As your father I have certain responsibilities, which are by now no doubt familiar to you: to help house, feed and clothe you; to pace the hallway, repeatedly checking my watch and sighing when we’re running late for a family activity; and to lock myself in the bathroom and roar like a mountain lion if anyone approaches the door for the next half-hour.
There is one important paternal responsibility, however, with which you are probably unfamiliar — and no, it is not to nod benignly while you tell me yet another animal fact during the morning walk to school (Mathilda’s fact No. 527: dachshunds were first bred to fight badgers — no way!) or to hunch over a slice of pumpkin pie and eat it with such noisy delight that you will never want to invite friends over, for fear that witnessing the event will cause them to throw up. It is to dispense advice. Ever since I read the final passage of John Cheever’s “The Wapshot Chronicle” as a young man, where the titular patriarch hands out posthumous counsel on how to smoke a cigar, I have looked forward to this day.

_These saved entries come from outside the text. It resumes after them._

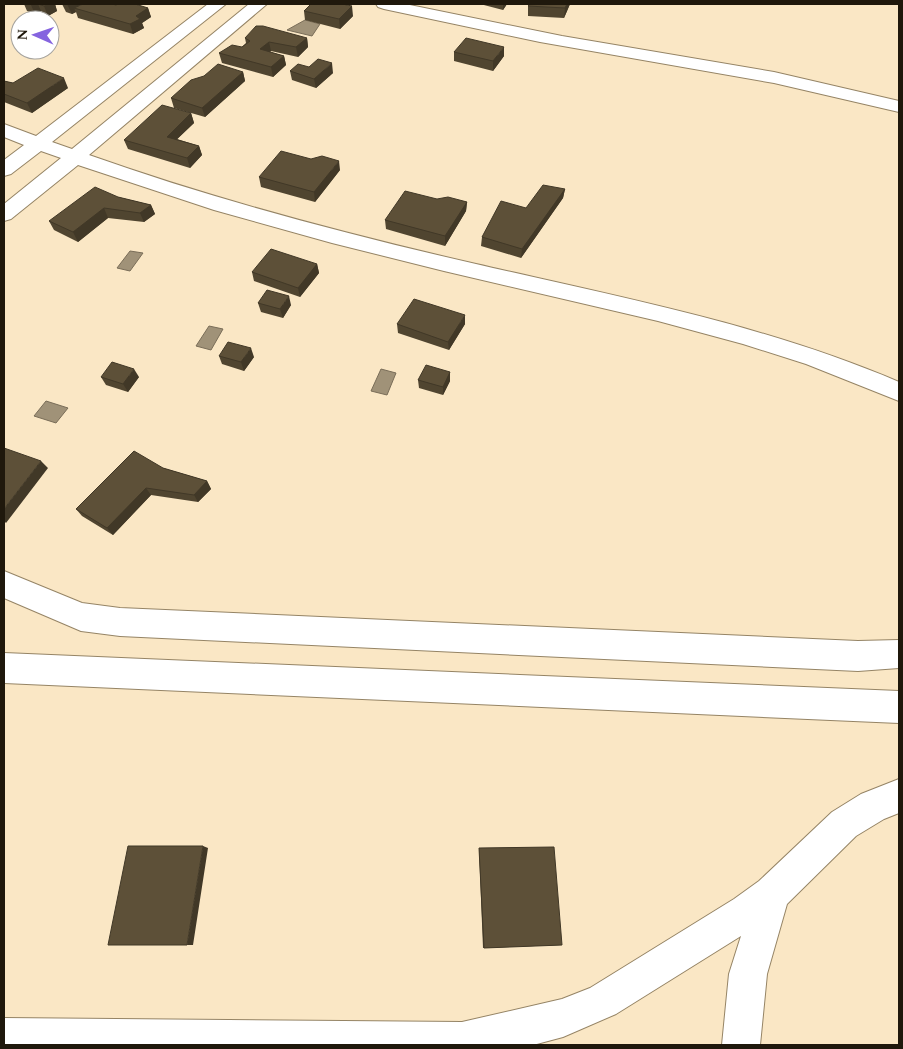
<svg xmlns="http://www.w3.org/2000/svg" width="903" height="1049" viewBox="0 0 903 1049" font-family="Spectral,serif">
<rect width="100%" height="100%" fill="#fae7c5"/>
<!-- water -->
<path fill="#a09278" stroke="#796d58" d="M 305,20 L 320,24 L 312,36 L 287,30 Z
M 130,251 L 143,253 L 130,271 L 117,268 Z
M 209,326 L 223,329 L 211,350 L 196,346 Z
M 381,369 L 396,373 L 387,395 L 371,391 Z
M 46,401 L 68,408 L 56,423 L 34,416 Z"/>
<g fill="none" stroke-linecap="round" stroke-linejoin="round">
<defs>
<path id="minor" d="M 208,4 L 226,4 L 52,142 L 72,149 L 249,4 L 267,4 L 89,155 C 216,200 345,234 476,264 C 619,297 763,324 899,382 L 899,401 L 806,364 L 743,344 L 658,321 L 444,271 L 332,243 L 214,210 L 78,165 L 11,219 L 4,221 L 4,204 L 61,158 L 41,151 L 11,174 L 4,176 L 4,160 L 24,145 L 4,137 L 4,124 L 36,136 Z
M 376,4 L 405,4 L 562,36 L 774,72 L 899,101 L 899,112 L 774,83 L 540,42 L 384,9 L 378,7 Z
M 4,571 L 82,603 L 120,608 L 858,641 L 899,640 L 899,668 L 858,671 L 120,636 L 81,631 L 4,598 Z
M 4,653 L 899,691 L 899,723 L 4,683 Z
M 899,779 L 899,813 L 884,819 L 856,836 L 787,904 L 767,974 L 760,1045 L 722,1045 L 729,974 L 741,936 L 616,1014 L 563,1037 L 533,1045 L 4,1045 L 4,1018 L 462,1022 L 562,999 L 590,988 L 734,899 L 759,881 L 832,812 L 861,794 Z"/>
</defs>
<!-- minor casing -->
<use href="#minor" stroke="#958465" stroke-width="2"/>
<!-- minor -->
<use href="#minor" fill="#fff" fill-rule="evenodd"/>
</g>
<!-- wall -->
<path fill="#504530" d="M 24,4 L 55,4 L 57,11 L 48,16 L 43,13 L 41,11 L 35,14 L 27,11 Z
M 62,4 L 78,4 L 79,6 L 116,5 L 148,8 L 151,17 L 142,23 L 144,28 L 133,34 L 78,18 L 76,12 L 72,14 L 66,12 Z
M 480,4 L 507,4 L 503,10 Z
M 570,4 L 564,18 L 528,16 L 528,6 Z
M 304,11 L 353,16 L 340,29 L 305,20 Z
M 245,38 L 307,38 L 308,47 L 298,57 L 271,51 L 270,52 L 284,56 L 286,65 L 273,77 L 222,63 L 219,53 L 242,47 L 246,43 Z
M 454,52 L 504,56 L 493,71 L 454,61 Z
M 309,67 L 333,73 L 316,88 L 292,80 L 290,71 Z
M 243,72 L 245,81 L 205,117 L 174,108 L 171,98 Z
M 4,81 L 13,83 L 68,88 L 32,113 L 4,102 Z
M 191,113 L 194,123 L 177,139 L 199,146 L 202,155 L 190,168 L 128,149 L 124,140 Z
M 340,170 L 315,202 L 261,187 L 259,177 Z
M 565,189 L 563,198 L 521,258 L 481,246 L 482,237 L 526,208 Z
M 118,197 L 151,205 L 155,214 L 144,222 L 108,218 L 78,242 L 54,230 L 49,221 Z
M 437,199 L 467,202 L 466,211 L 445,246 L 386,229 L 385,220 Z
M 317,264 L 319,273 L 300,297 L 254,281 L 252,272 Z
M 258,303 L 291,305 L 283,318 L 261,312 Z
M 397,324 L 465,324 L 449,350 L 398,333 Z
M 219,356 L 254,357 L 244,371 L 222,364 Z
M 450,372 L 450,381 L 443,395 L 419,388 L 418,380 Z
M 101,377 L 139,377 L 128,392 L 106,385 Z
M 163,468 L 207,481 L 211,489 L 198,502 L 151,495 L 113,535 L 82,516 L 76,509 Z
M 479,848 L 562,945 L 483,948 L 479,850 Z"/>
<!-- shaded-wall -->
<path fill="#413827" d="M 33,4 L 39,4 L 38,4 L 41,11 L 35,14 L 31,5 Z
M 49,4 L 55,4 L 57,11 L 48,16 L 44,6 Z
M 67,4 L 78,4 L 81,9 L 74,8 L 76,12 L 72,14 Z
M 503,4 L 507,4 L 503,10 Z
M 567,4 L 570,4 L 564,18 L 565,8 Z
M 352,6 L 353,16 L 340,29 L 339,19 Z
M 148,8 L 151,17 L 142,23 L 144,28 L 133,34 L 130,24 L 136,16 Z
M 307,38 L 308,47 L 298,57 L 296,47 Z
M 269,42 L 271,51 L 262,58 L 260,49 Z
M 504,47 L 504,56 L 493,71 L 493,61 Z
M 284,56 L 286,65 L 273,77 L 271,67 Z
M 332,63 L 333,73 L 316,88 L 314,79 Z
M 243,72 L 245,81 L 205,117 L 202,108 Z
M 64,78 L 68,88 L 32,113 L 27,103 Z
M 191,113 L 194,123 L 170,146 L 167,137 Z
M 199,146 L 202,155 L 190,168 L 187,158 Z
M 339,161 L 340,170 L 315,202 L 314,192 Z
M 565,189 L 563,198 L 521,258 L 522,249 Z
M 467,202 L 466,211 L 445,246 L 445,236 Z
M 151,205 L 155,214 L 144,222 L 140,213 Z
M 104,208 L 108,218 L 78,242 L 73,232 Z
M 317,264 L 319,273 L 300,297 L 298,288 Z
M 289,296 L 291,305 L 283,318 L 280,309 Z
M 465,315 L 465,324 L 449,350 L 448,342 Z
M 251,348 L 254,357 L 244,371 L 241,362 Z
M 134,369 L 139,377 L 128,392 L 123,384 Z
M 450,372 L 450,381 L 443,395 L 443,387 Z
M 41,461 L 48,468 L 6,523 L 4,521 L 4,509 Z
M 207,481 L 211,489 L 198,502 L 194,495 Z
M 146,488 L 151,495 L 113,535 L 107,528 Z
M 203,846 L 208,848 L 193,945 L 187,945 Z"/>
<!-- building -->
<path fill="#5d5038" stroke="#413827" d="M 38,4 L 49,4 L 44,6 Z
M 83,4 L 112,4 L 116,5 L 118,4 L 135,4 L 148,8 L 136,16 L 140,19 L 130,24 L 74,8 Z
M 311,4 L 342,4 L 352,6 L 339,19 L 304,11 Z
M 530,4 L 567,4 L 565,8 L 528,6 Z
M 256,26 L 263,26 L 307,38 L 296,47 L 269,42 L 260,49 L 284,56 L 271,67 L 219,53 L 232,45 L 242,47 L 250,41 L 245,38 Z
M 466,38 L 504,47 L 493,61 L 454,52 Z
M 318,59 L 332,63 L 314,79 L 290,71 L 298,64 L 309,67 Z
M 218,64 L 243,72 L 202,108 L 171,98 L 191,80 L 204,76 Z
M 38,68 L 64,78 L 27,103 L 4,94 L 4,81 L 13,83 Z
M 162,105 L 191,113 L 167,137 L 199,146 L 187,158 L 124,140 Z
M 281,151 L 311,159 L 322,156 L 339,161 L 314,192 L 259,177 Z
M 543,185 L 565,189 L 522,249 L 482,237 L 501,201 L 526,208 Z
M 95,187 L 118,197 L 151,205 L 140,213 L 104,208 L 73,232 L 49,221 Z
M 405,191 L 437,199 L 448,197 L 467,202 L 445,236 L 385,220 Z
M 271,249 L 317,264 L 298,288 L 252,272 Z
M 267,290 L 289,296 L 280,309 L 258,303 Z
M 414,299 L 465,315 L 448,342 L 397,324 Z
M 228,342 L 251,348 L 241,362 L 219,356 Z
M 112,362 L 134,369 L 123,384 L 101,377 Z
M 426,365 L 450,372 L 443,387 L 418,380 Z
M 4,448 L 41,461 L 4,509 Z
M 134,451 L 163,468 L 207,481 L 194,495 L 146,488 L 107,528 L 76,509 Z
M 128,846 L 203,846 L 187,945 L 108,945 Z
M 554,847 L 562,945 L 484,948 L 479,848 Z"/>
<!-- border -->
<rect width="903" height="1049" fill="none" stroke="#1f180c" stroke-width="10"/>
<!-- north arrow -->
<g transform="translate(35 35) rotate(272)"><circle r="24" fill="#ffffff" stroke="#a5a39e"/>
<path d="M0-4L9 19L0 12L-9 19Z" fill="#8564df"/>
<text y="-8" font-size="14" font-weight="bold" text-anchor="middle" fill="#1f180c">N</text>
</g>
</svg>
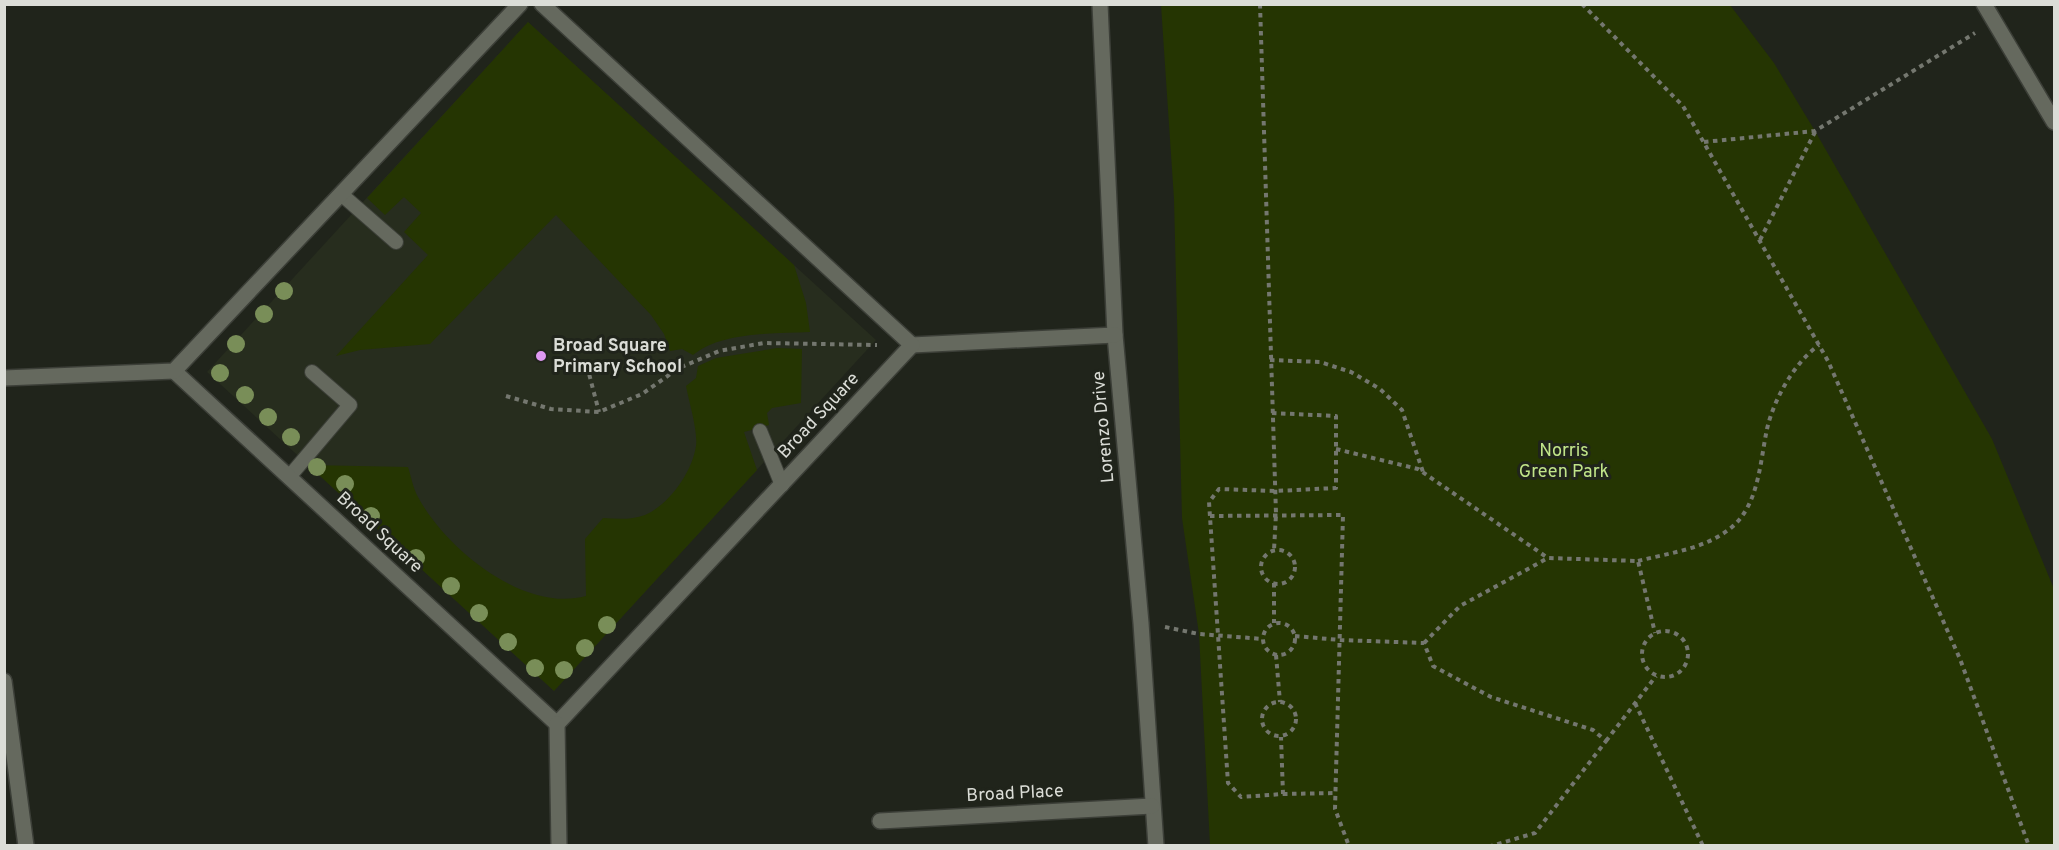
<svg xmlns="http://www.w3.org/2000/svg" width="2059" height="850" viewBox="0 0 2059 850" font-family="Overpass,sans-serif">
  <style>
    .built { fill: #272d1e }
    .green { fill: #253502 }
    .lines { fill: none; stroke-linecap: round; stroke-linejoin: round }
    .service-casing { stroke: #3c3f38; stroke-width: 16 }
    .minor-casing { stroke: #3c3f38; stroke-width: 18 }
    .path { stroke: #74776f; stroke-width: 4; stroke-dasharray: 4.5 4.5; stroke-linecap: butt }
    .service { stroke: #65695e; stroke-width: 14 }
    .minor { stroke: #65695e; stroke-width: 15 }
    .tree { fill: #798e58 }
    .poi-dot { fill: #de98f2; stroke: #20241b; stroke-width: 2 }
    .labels { text-anchor: middle; dominant-baseline: central; stroke-width: 6; stroke-linejoin: round; paint-order: stroke }
    .poi-label { font-size: 18px; font-weight: bold; fill: #dbddd7; stroke: #20241b; text-anchor: start }
    .street-label { font-size: 18px; fill: #dbddd7; stroke: #20241b }
    .park-label { font-size: 18px; fill: #c1e589; stroke: #20241b }
  </style>
  <rect width="100%" height="100%" fill="#20241b"/>
  <polygon class="built" points="528,22 876,340 554,691 207,372"/>
  <g class="green">
    <polygon points="1161,5 1730,5 1774,63 1815,131 1992,439 2054,589 2054,845 1210,845 1199,634 1182,518 1174,199"/>
    <path d="M528,22L794,265L806,303L810,332C774,334 722,331 693,355L682,349L670,351L664,334L651,315L556,215L430,344L360,350L336,356L428,255L404,232L421,213L404,197L385,215L367,198Z"/>
    <path d="M777,348L802,349L801,403L772,408L767,413L769,425L744,432L757,470L554,691L308,465L408,467C411,476 413,488 418,497C446,549 524,613 586,596L585,539L603,518C617,519 632,520 645,515C670,504 692,472 696,446C698,431 689,402 686,386L696,378L698,366L716,358Z"/>
  </g>
  <g class="lines">
    <defs>
      <g id="service">
        <polyline points="341,194 396,242"/>
        <polyline points="760,431 782,485"/>
        <polyline points="289,477 350,405 312,372"/>
      </g>
      <g id="minor">
        <polyline points="1100,4 1115,335 1141,623 1156,846"/>
        <polyline points="1984,4 2054,122"/>
        <polyline points="912,345 1115,335"/>
        <polyline points="174,371 557,724 912,345 542,4"/>
        <polyline points="4,378 174,371 520,4"/>
        <polyline points="4,681 26,846"/>
        <polyline points="557,724 559,846"/>
        <polyline points="880,821 1152,806"/>
      </g>
    </defs>
    <use href="#service" class="service-casing"/>
    <use href="#minor" class="minor-casing"/>
    <g class="path">
      <polyline points="1260,4 1276,514 1274,550"/>
      <polyline points="1582,4 1683,106 1828,361 1960,659 2029,846"/>
      <polyline points="1704,142 1815,131 1975,33"/>
      <polyline points="1760,240 1815,132"/>
      <polyline points="1270,360 1320,362 1351,372 1380,389 1402,410 1423,472"/>
      <polyline points="587,366 599,412"/>
      <polyline points="506,396 551,409 599,412 642,394 679,368 719,351 764,343 877,345"/>
      <polyline points="1272,413 1336,416 1336,488 1275,491 1219,489 1209,502 1228,783 1241,797 1283,794 1281,737"/>
      <polyline points="1336,449 1418,469 1548,558"/>
      <polyline points="1210,516 1343,515 1335,809 1349,846"/>
      <circle cx="1278" cy="567" r="17"/>
      <path d="M1638,561C1669,553 1706,549 1732,527C1759,504 1760,462 1767,429C1774,399 1794,363 1819,345"/>
      <polyline points="1274,583 1274,623"/>
      <circle cx="1279" cy="639" r="16"/>
      <polyline points="1165,627 1199,634 1263,639"/>
      <circle cx="1665" cy="654" r="23"/>
      <polyline points="1295,636 1340,640 1424,643 1433,666 1491,697 1593,730 1606,741 1535,833 1491,846"/>
      <polyline points="1424,643 1460,606 1548,558 1638,561 1655,633"/>
      <polyline points="1276,655 1280,702"/>
      <circle cx="1279" cy="719" r="17"/>
      <polyline points="1635,703 1703,846"/>
      <polyline points="1606,741 1656,676"/>
      <polyline points="1283,794 1335,793"/>
    </g>
    <use href="#service" class="service"/>
    <use href="#minor" class="minor"/>
  </g>
  <g class="tree">
    <circle cx="284" cy="291" r="9"/>
    <circle cx="264" cy="314" r="9"/>
    <circle cx="236" cy="344" r="9"/>
    <circle cx="220" cy="373" r="9"/>
    <circle cx="245" cy="395" r="9"/>
    <circle cx="268" cy="417" r="9"/>
    <circle cx="291" cy="437" r="9"/>
    <circle cx="317" cy="467" r="9"/>
    <circle cx="345" cy="484" r="9"/>
    <circle cx="371" cy="516" r="9"/>
    <circle cx="416" cy="558" r="9"/>
    <circle cx="451" cy="586" r="9"/>
    <circle cx="479" cy="613" r="9"/>
    <circle cx="607" cy="625" r="9"/>
    <circle cx="508" cy="642" r="9"/>
    <circle cx="585" cy="648" r="9"/>
    <circle cx="535" cy="668" r="9"/>
    <circle cx="564" cy="670" r="9"/>
  </g>
  <circle class="poi-dot" cx="541" cy="356" r="6"/>
  <g class="labels">
    <g class="poi-label">
      <text x="553" y="346">Broad Square<tspan x="553" dy="21">Primary School</tspan></text>
    </g>
    <g class="street-label">
      <text transform="translate(819 416) rotate(-47)">Broad Square</text>
      <text transform="translate(1104 427) rotate(-95)">Lorenzo Drive</text>
      <text transform="translate(379 533) rotate(43)">Broad Square</text>
      <text transform="translate(1015 794) rotate(-3)">Broad Place</text>
    </g>
    <g class="park-label">
      <text x="1564" y="451">Norris<tspan x="1564" dy="21">Green Park</tspan></text>
    </g>
  </g>
  <rect width="2059" height="850" fill="none" stroke="#dbddd7" stroke-width="12"/>
</svg>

It seems appropriate to begin by sharing the three central pieces of advice that my father gave me. As some background, your Papou, despite his playful-sounding name, was not an especially playful guy. He had his lighthearted moments, like singing along with the Rice-A-Roni jingle when the TV commercial came on, but by and large his demeanor was serious. He worked all the time at our family restaurant, from 8 in the morning until 11 at night, seven days a week, and so it’s no surprise that his advice stressed industry, dedication and persistence above all else.
If you’re going to do something, do it right. Had Papou been a robot, this would have been his prime directive. He repeated it at least once a week when I was a boy and until my early 30s I never questioned it. It possessed what seemed an unassailable moral quality. Righteousness was built into it like the helical groove in a gun barrel. I owe much of whatever professional and academic success I have achieved to the earnest exactitude stressed by this advice.